Good Morning, Portland

Image: Karen Brooks
If I had to chart out my life in breakfasts, the map pins would show up everywhere from Boston to Lake Tahoe to Charlotte to Spain. In Andalucía, we ate tostadas topped with tomato and melted manchego, or we knifed each half of a toasted bread-loaf and drizzled them with olive oil. New York had bagels, of course, and the best lox and cream cheese (the joys of living near Zabar’s), and on special days we went down to Balthazar for a champagne pick-me-up and eggs Florentine, or to the more down-home Bubby’s, which smokes its own salmon and where it’s seriously uncool to gape at Edward Burns and Christy Turlington if they happen to be sitting at the next table.
Memories of life’s earlier mornings stick with me even more.

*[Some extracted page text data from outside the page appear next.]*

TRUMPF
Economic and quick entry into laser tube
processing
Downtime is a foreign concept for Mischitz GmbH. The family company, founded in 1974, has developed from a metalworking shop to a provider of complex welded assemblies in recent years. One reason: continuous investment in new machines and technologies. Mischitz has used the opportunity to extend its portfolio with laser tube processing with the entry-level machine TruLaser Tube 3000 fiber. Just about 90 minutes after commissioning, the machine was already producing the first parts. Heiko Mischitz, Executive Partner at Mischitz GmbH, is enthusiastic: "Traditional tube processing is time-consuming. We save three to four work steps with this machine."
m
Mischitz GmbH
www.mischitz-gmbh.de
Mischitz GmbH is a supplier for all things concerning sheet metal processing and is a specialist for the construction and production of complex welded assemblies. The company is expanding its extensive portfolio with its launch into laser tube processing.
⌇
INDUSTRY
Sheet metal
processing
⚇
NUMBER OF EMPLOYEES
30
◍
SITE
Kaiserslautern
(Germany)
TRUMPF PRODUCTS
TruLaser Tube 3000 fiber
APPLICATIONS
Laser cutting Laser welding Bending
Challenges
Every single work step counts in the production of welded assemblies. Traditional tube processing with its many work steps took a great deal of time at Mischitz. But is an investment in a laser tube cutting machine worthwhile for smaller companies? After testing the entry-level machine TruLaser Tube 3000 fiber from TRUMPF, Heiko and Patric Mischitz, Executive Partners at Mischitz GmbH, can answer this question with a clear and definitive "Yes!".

Growing up in the South, I craved breakfast at the farmhouse of my maternal grandmother, who made homemade biscuits in a wooden dough bowl and a cast-iron skillet. I never got tired of watching the ritual: the working of the dough, her wrinkled hand patting each powdery unborn biscuit into place in the skillet, and the high, fragrant, flaky result. We dressed her biscuits with a mixture of softened butter and sorghum molasses made by a neighbor, and during breakfast my grandmother always tipped a bit of her coffee out into her saucer–why? Foolishly, I never asked. And now she is gone.

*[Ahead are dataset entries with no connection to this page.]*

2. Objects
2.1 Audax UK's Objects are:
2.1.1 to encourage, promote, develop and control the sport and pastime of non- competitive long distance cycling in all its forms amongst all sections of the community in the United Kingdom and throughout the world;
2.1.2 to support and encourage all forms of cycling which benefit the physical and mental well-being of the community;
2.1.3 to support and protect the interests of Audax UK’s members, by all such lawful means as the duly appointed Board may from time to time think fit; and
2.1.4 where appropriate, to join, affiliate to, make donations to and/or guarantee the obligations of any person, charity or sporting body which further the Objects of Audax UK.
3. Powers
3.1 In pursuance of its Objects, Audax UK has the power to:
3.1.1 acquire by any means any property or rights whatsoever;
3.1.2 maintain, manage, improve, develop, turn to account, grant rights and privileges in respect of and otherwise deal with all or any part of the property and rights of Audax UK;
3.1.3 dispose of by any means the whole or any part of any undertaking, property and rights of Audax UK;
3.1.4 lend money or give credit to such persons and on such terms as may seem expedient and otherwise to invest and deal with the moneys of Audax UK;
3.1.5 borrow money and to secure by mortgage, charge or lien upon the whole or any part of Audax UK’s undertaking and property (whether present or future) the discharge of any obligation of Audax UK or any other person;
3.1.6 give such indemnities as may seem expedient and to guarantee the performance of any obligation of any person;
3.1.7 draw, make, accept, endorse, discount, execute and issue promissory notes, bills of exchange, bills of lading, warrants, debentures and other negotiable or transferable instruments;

“We plan, we toil, we suffer—in the hope of what? A camel-load of idol’s eyes? The title deeds of Radio City? The empire of Asia? A trip to the moon?” the masterful J.B. Priestley once wrote. “No, no, no, no. Simply to wake up just in time to smell coffee and bacon and eggs … What a moment, what a morning, what a delight!”

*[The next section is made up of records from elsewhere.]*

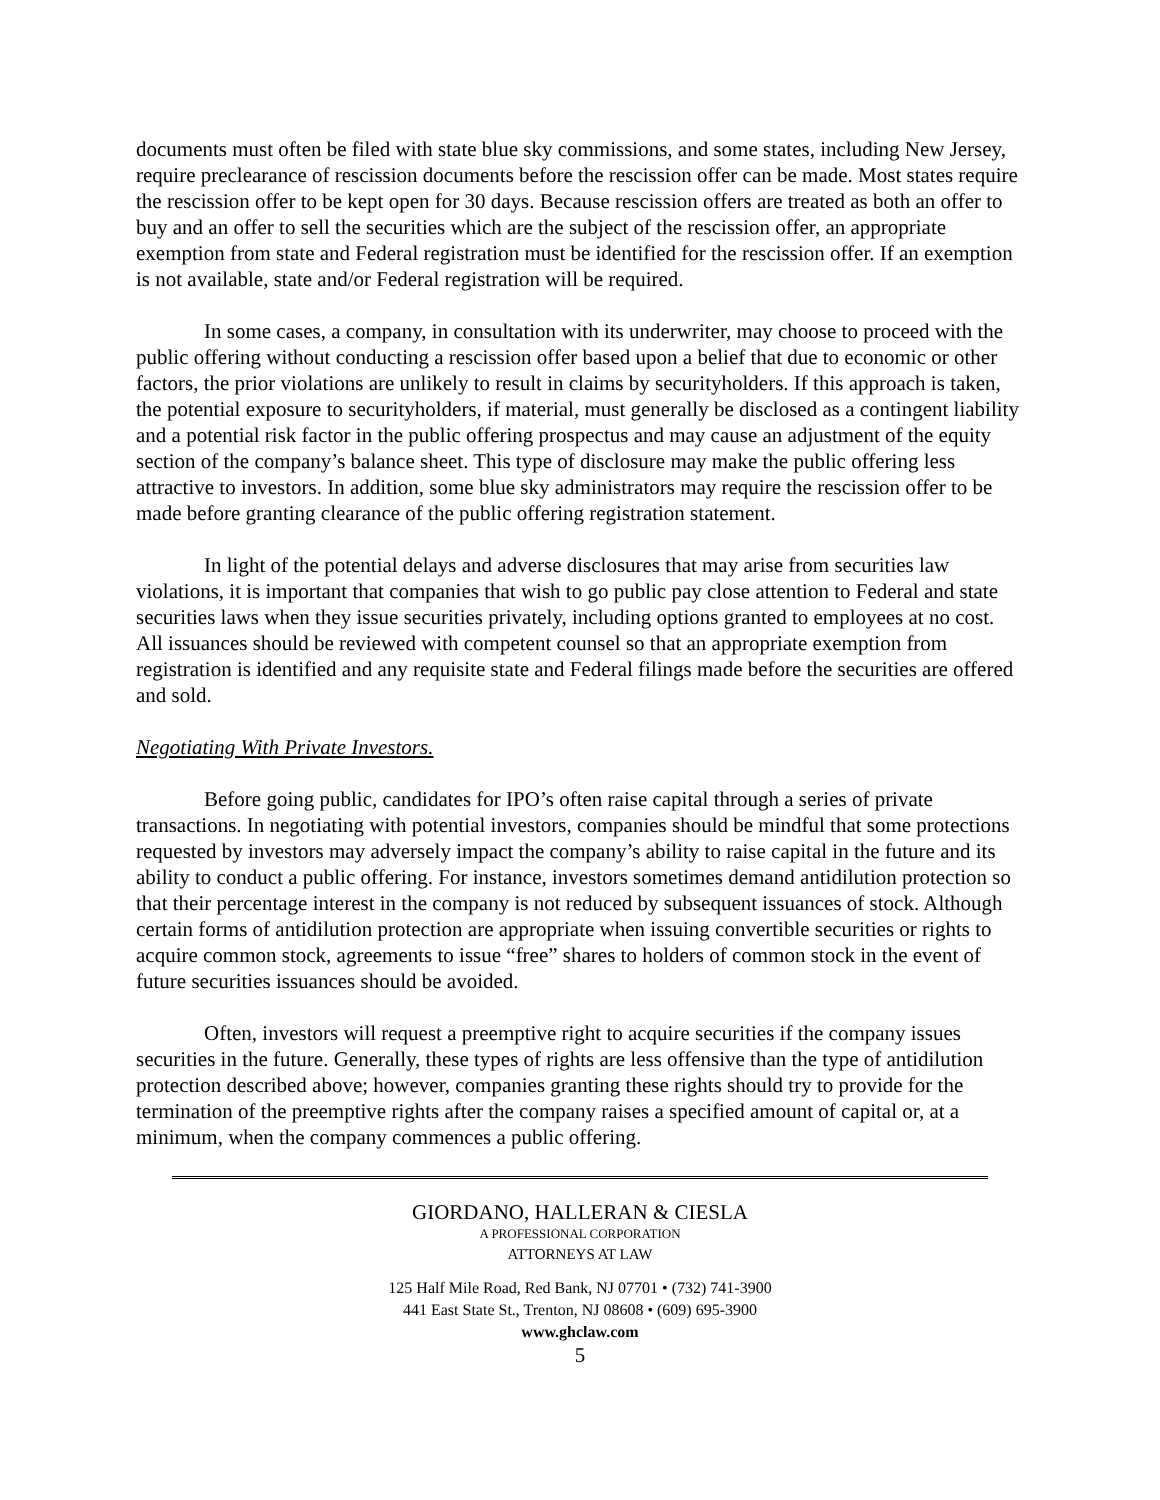documents must often be filed with state blue sky commissions, and some states, including New Jersey, require preclearance of rescission documents before the rescission offer can be made. Most states require the rescission offer to be kept open for 30 days. Because rescission offers are treated as both an offer to buy and an offer to sell the securities which are the subject of the rescission offer, an appropriate exemption from state and Federal registration must be identified for the rescission offer. If an exemption is not available, state and/or Federal registration will be required.
In some cases, a company, in consultation with its underwriter, may choose to proceed with the public offering without conducting a rescission offer based upon a belief that due to economic or other factors, the prior violations are unlikely to result in claims by securityholders. If this approach is taken, the potential exposure to securityholders, if material, must generally be disclosed as a contingent liability and a potential risk factor in the public offering prospectus and may cause an adjustment of the equity section of the company’s balance sheet. This type of disclosure may make the public offering less attractive to investors. In addition, some blue sky administrators may require the rescission offer to be made before granting clearance of the public offering registration statement.
In light of the potential delays and adverse disclosures that may arise from securities law violations, it is important that companies that wish to go public pay close attention to Federal and state securities laws when they issue securities privately, including options granted to employees at no cost. All issuances should be reviewed with competent counsel so that an appropriate exemption from registration is identified and any requisite state and Federal filings made before the securities are offered and sold.
Negotiating With Private Investors.
Before going public, candidates for IPO’s often raise capital through a series of private transactions. In negotiating with potential investors, companies should be mindful that some protections requested by investors may adversely impact the company’s ability to raise capital in the future and its ability to conduct a public offering. For instance, investors sometimes demand antidilution protection so that their percentage interest in the company is not reduced by subsequent issuances of stock. Although certain forms of antidilution protection are appropriate when issuing convertible securities or rights to acquire common stock, agreements to issue “free” shares to holders of common stock in the event of future securities issuances should be avoided.
Often, investors will request a preemptive right to acquire securities if the company issues securities in the future. Generally, these types of rights are less offensive than the type of antidilution protection described above; however, companies granting these rights should try to provide for the termination of the preemptive rights after the company raises a specified amount of capital or, at a minimum, when the company commences a public offering.
GIORDANO, HALLERAN & CIESLA
A PROFESSIONAL CORPORATION
ATTORNEYS AT LAW
125 Half Mile Road, Red Bank, NJ 07701 • (732) 741-3900
441 East State St., Trenton, NJ 08608 • (609) 695-3900
www.ghclaw.com
5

What is it about breakfast?
That’s the question we set out to answer with our breakfast package. If it’s true, as Oscar Wilde said, that “only dull people are brilliant at breakfast,” he could not have been talking about the chefs behind the irresistible creations in this month’s pages. Their dishes left us sated, surprised, and inspired, and we couldn’t wait to tell you about them.
Over many winter weeks, our so-called “breakfast club”–four reporter/editors armed with formidable gullets and an expense account–ate anonymously and aggressively at dozens of Portland restaurants in order to bring you our list of the best breakfasts in town. They ate waffles, flapjacks, oatmeal, pastries, and enough bacon to frighten the kingdom of pigs. They left no egg unturned. They came to work with grease on their fingertips and love in their eyes, and, if the rest of us were lucky, bearing leftovers. Tough job, eh, having to try out the pancakes at Bijou Cafe, the steak and eggs at Podnah’s Pit (see photograph above), the dim sum at Wong’s King Seafood? But hey. We do it for you.
So set the alarm early and get out there. Your city tastes great at sunrise.